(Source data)
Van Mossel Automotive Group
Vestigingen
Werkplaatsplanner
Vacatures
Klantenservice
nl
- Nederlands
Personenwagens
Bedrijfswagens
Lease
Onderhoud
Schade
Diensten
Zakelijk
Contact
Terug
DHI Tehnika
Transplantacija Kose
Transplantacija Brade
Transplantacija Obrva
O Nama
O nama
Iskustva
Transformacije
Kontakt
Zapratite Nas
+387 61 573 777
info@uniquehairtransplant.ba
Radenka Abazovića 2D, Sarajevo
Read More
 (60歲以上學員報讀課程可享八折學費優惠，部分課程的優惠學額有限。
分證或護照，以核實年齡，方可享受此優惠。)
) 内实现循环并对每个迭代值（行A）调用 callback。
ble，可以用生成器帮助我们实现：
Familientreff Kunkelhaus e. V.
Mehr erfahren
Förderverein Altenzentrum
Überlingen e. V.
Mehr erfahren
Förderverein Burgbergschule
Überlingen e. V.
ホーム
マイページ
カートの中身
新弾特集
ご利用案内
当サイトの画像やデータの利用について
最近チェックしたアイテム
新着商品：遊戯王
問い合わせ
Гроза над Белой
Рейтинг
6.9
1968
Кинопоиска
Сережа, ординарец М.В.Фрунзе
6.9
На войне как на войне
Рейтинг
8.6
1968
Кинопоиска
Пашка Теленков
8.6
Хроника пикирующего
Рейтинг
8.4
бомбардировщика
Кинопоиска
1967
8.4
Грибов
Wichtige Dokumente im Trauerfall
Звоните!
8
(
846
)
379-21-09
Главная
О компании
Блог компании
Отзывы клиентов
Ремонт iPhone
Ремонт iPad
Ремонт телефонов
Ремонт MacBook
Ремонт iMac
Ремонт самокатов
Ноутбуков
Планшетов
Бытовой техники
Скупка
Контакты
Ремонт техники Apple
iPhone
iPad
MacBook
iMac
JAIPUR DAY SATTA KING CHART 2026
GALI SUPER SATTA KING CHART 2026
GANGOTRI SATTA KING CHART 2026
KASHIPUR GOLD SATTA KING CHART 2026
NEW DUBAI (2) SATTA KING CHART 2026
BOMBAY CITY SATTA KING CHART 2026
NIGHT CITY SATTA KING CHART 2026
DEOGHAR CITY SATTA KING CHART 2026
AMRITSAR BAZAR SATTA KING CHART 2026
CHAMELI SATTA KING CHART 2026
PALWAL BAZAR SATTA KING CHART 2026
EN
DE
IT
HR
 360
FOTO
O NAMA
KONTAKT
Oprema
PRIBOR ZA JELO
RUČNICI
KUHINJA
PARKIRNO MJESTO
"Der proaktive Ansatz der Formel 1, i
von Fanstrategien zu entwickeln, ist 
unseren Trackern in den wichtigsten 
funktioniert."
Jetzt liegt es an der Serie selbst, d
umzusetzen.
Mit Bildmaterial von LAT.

# Job
List every row above that contains the string "KING", copying each row in full. Matching is case-sensitive.

# Answer to this problem
JAIPUR DAY SATTA KING CHART 2026
GALI SUPER SATTA KING CHART 2026
GANGOTRI SATTA KING CHART 2026
KASHIPUR GOLD SATTA KING CHART 2026
NEW DUBAI (2) SATTA KING CHART 2026
BOMBAY CITY SATTA KING CHART 2026
NIGHT CITY SATTA KING CHART 2026
DEOGHAR CITY SATTA KING CHART 2026
AMRITSAR BAZAR SATTA KING CHART 2026
CHAMELI SATTA KING CHART 2026
PALWAL BAZAR SATTA KING CHART 2026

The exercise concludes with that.